Why can we find those valleys in the distributions in Figure 2? Or, put differently, what is it about the way that speakers interact that allows us to distinguish languages and dialects? A possible explanation is that there is a threshold of mutual intelligibility where language varieties will influence one another if they are below the threshold but will cease to influence one another if they are above it. If mutual intelligibility between variety A and B is impeded completely, speakers may take recourse to just the more prestigious of the two, if not some third language, leaving A and B to drift apart more rapidly than would the case if both A and B were used for communication between the two groups.
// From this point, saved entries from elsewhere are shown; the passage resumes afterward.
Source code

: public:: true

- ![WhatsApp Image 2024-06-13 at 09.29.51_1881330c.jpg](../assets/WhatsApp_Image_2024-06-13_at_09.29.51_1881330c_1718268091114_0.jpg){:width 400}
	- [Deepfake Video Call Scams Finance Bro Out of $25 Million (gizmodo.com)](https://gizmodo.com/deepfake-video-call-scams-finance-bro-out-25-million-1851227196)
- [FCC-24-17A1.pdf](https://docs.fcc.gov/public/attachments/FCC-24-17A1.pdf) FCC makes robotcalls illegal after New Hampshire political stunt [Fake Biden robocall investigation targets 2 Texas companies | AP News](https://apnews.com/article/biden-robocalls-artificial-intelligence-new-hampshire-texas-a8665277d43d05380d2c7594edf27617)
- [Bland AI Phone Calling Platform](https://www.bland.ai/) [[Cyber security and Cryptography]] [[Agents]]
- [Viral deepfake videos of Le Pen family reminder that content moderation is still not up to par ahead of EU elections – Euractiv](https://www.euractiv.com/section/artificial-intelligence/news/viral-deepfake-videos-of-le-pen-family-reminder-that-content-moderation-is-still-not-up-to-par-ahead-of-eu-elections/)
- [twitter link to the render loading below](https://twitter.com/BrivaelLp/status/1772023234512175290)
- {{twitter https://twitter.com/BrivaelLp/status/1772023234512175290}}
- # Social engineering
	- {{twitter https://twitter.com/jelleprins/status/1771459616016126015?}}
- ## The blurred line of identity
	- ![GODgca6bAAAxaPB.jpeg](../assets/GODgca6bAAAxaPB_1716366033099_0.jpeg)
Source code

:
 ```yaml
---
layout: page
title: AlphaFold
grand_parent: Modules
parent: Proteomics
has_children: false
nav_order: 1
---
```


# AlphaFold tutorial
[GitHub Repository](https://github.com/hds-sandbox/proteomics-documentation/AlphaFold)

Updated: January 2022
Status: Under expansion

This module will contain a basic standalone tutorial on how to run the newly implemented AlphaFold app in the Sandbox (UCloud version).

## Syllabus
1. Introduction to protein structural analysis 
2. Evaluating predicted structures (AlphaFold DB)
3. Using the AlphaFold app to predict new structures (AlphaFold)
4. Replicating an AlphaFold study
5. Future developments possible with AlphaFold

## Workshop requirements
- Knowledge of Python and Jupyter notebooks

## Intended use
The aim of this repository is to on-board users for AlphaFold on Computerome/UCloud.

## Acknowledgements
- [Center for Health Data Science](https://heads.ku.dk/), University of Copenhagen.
It awaits future studies to corroborate this idea through modeling and, ideally, through systematic sampling of both lexical data and data on intelligibility from the cells of a large but also fine geographically defined grid or, less ideally, through an analysis of the literature on mutual intelligibility.
5. Conclusion
In this paper the question of how to distinguish languages and dialects was addressed by studying the distribution of lexical distances within groups of uncontroversially related languages (the genera of Dryer and Haspelmath [2013]). Following up on an idea tentatively suggested in Wichmann (2010), it was verified that distances among speech varieties represent mixed distributions, including a cluster that may be said to correspond to dialects and another cluster corresponding to languages. Applying an expectation-maximization algorithm to tease apart the mixture of normal distributions across a sample of 15 language groups, the average cut-off point between the two distributions was found to be LDN = 0.51, where LDN is the normalized Levenshtein distance across word pairs in the ASJP 40-item word lists of Wichmann, Holman, and Brown (2018). The corresponding temporal distance lies around 1,355 years, within the interval 1,075–1,635 years. Thus, we now have a principled way of distinguishing languages and dialects. A tantalizing question for future research is why there seems to be a real distinction, not just a theoretical or arbitrary one. Some suggestions for ways to approach this question were suggested.
Acknowledgments
Thanks go to Eric Holman, Harald Hammarström, Qibin Ran, and four anonymous reviewers for stimulating discussion. The research was carried out under the auspices of the project “The Dictionary/Grammar Reading Machine: Computational Tools for Accessing the World’s Linguistic Heritage” (NWO proj. no. 335-54-102) within the European JPI Cultural Heritage and Global Change programme. It was additionally funded by a subsidy from the Russian government to support the Programme of Competitive Development of Kazan Federal University and a grant (KYR17018) from Beijing Language Innovation Center in support of a sub-topic directed by Qibin Ran.
Notes
See http://glottolog.org/glottolog/glottologinformation (accessed 2019-07-01).
Even a factor such as differences in ethnic background may affect perceived intelligibility, despite two people speaking the same language (Rubin 1992).